A case in point is the GTX Logistics Park in Georgetown, where Green Point Property Co. is currently under construction on the first phase of development, a 409,822-square-foot cross-dock building. The park’s big box design is a direct response to the changing tenant demand in the Austin MSA and is well-positioned to meet the needs of the largest distribution and manufacturing operations currently looking for space in Central Texas.
Future Growth Prospects
With more and more corporate relocations and expansions targeting Austin every year, the area remains one of the fastest-growing regions in the country.
Housing affordability has rapidly declined in the face of so much demand and out-of-state purchasing power, which has driven homebuilding further from Austin’s urban core. In addition to the growth of Travis County, the neighboring cities in Hays County to the south and Williamson County to the north continue to jockey for position on the list of top 10 fastest-growing areas in the country for their respective sizes.
Notably, Austin’s population continues to creep southward into the I-35 corridor, which is met by San Antonio’s growth northward. Future growth in the area will see these two large metropolitan areas continue to thread together, much in the style of the Dallas-Fort Worth metroplex.
The pace of industrial development has been mind-boggling. Robust tenant demand and significantly larger average tenant requirements have kicked off a flurry of speculative development activity that seems to grow every week.
If developers deliver all the projects planned and under construction on schedule, we expect nearly 23 million square feet of new industrial product — roughly 40 percent of our current inventory — to be added by the end of 2023. This appetite among speculative industrial developers in Austin is unprecedented, especially considering Austin’s historical absorption of such product is below 4 million square feet annually.
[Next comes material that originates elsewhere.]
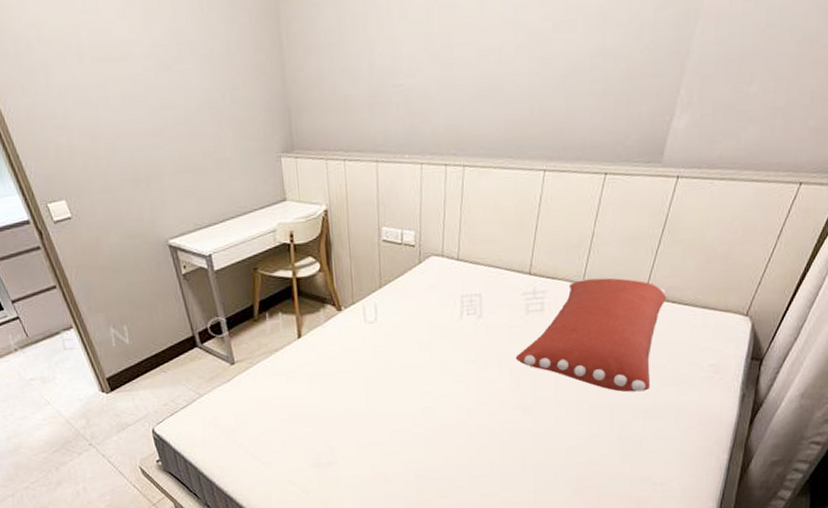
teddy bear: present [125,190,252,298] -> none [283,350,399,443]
Austin’s industrial market continues to grow at an amazing clip. Over the past few years, Austin has seen an average of 184 people moving to the area every day. This number actually increased during the pandemic as employees earned more flexibility in where they live and work. Now, however, this figure may be starting to slow.
At the same time, recent major manufacturing announcements have driven an explosion in third-party supplier and logistics requirements in the area. This new demand, coupled with the area’s population growth, e-commerce trends and modified inventory strategies, continues to drive the need for distribution space throughout Central Texas.